Я захожу и вижу: мой приятель Михалыч, накинув брезентовый фартук, берёт клещи, выхватывает из горна алую железину, прижимает к наковальне, бьёт молотом.
Летят жёлтые искры, и я вместо приветствия говорю прибаутку:
Наш кузнец-удалец,
Как всегда, молодец!
Стукнет, звякнет молотом —
Железо станет золотом!
Михалыч вскидывает на меня весёлый взгляд, разворачивается к низенькому бочонку с водой и яркую от накала и боя поковку швыряет туда.

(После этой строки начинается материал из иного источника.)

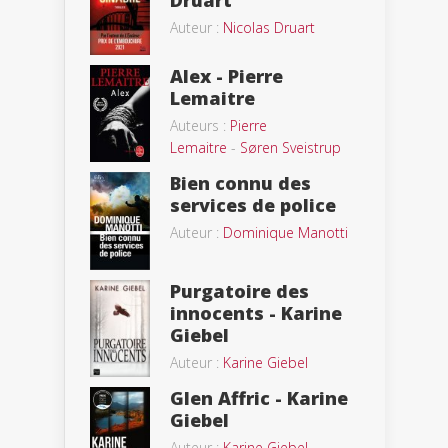
Druart
Auteur :
Nicolas Druart
Alex - Pierre
Lemaitre
Auteurs :
Pierre
Lemaitre
-
Søren Sveistrup
Bien connu des
services de police
Auteur :
Dominique Manotti
Purgatoire des
innocents - Karine
Giebel
Auteur :
Karine Giebel
Glen Affric - Karine
Giebel
Auteur :
Karine Giebel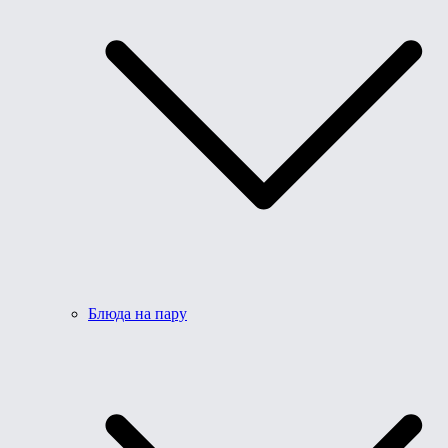
Блюда на пару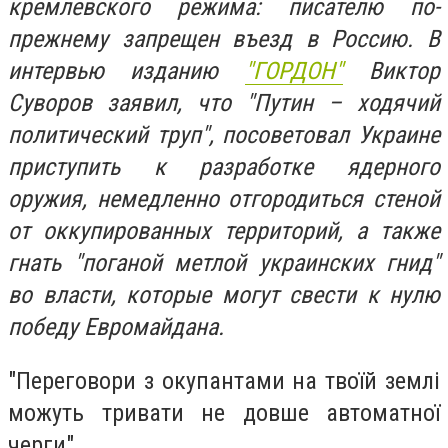
кремлевского режима: писателю по-
прежнему запрещен въезд в Россию. В
интервью изданию
"ГОРДОН"
Виктор
Суворов заявил, что "Путин – ходячий
политический труп", посоветовал Украине
приступить к разработке ядерного
оружия, немедленно отгородиться стеной
от оккупированных территорий, а также
гнать "поганой метлой украинских гнид"
во власти, которые могут свести к нулю
победу Евромайдана.
"Переговори з окупантами на твоїй землі
можуть тривати не довше автоматної
черги"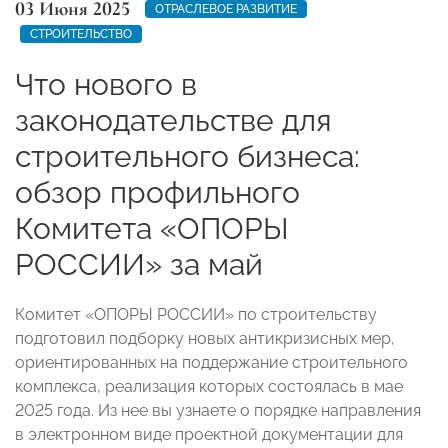
03 Июня 2025
ОТРАСЛЕВОЕ РАЗВИТИЕ
СТРОИТЕЛЬСТВО
Что нового в
законодательстве для
строительного бизнеса:
обзор профильного
Комитета «ОПОРЫ
РОССИИ» за май
Комитет «ОПОРЫ РОССИИ» по строительству
подготовил подборку новых антикризисных мер,
ориентированных на поддержание строительного
комплекса, реализация которых состоялась в мае
2025 года. Из нее вы узнаете о порядке направления
в электронном виде проектной документации для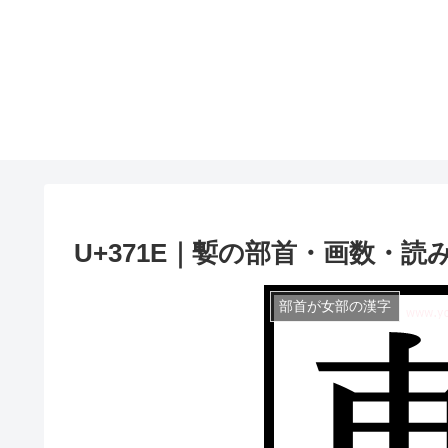
U+371E｜㜞の部首・画数・読
部首が女部の漢字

Пш-ш-ш!.. — раздаётся громко, на всю кузницу.
А Михалыч смеётся:
— Вот что вышло из твоего золота! Пшик! Но зато…
Он выуживает из бочонка голою рукой всё ещё сизую, всё ещё тёплую, испускающую влажный пар гайку, договаривает:
— Но зато осталась вещь! Хороша?
Я принимаю железную гайку на свою ладонь, смотрю на ровные грани, отвечаю:
— Хороша… Кто заказывал?
— Веня. Вот скоро прибежит, скажет «спасибо».
— Тебе все «спасибо» говорят. Всегда.
— Правильно! — ничуть не скромничает Михалыч. — Потому и стараюсь. Эти «спасиба» мне дороже всякого золота.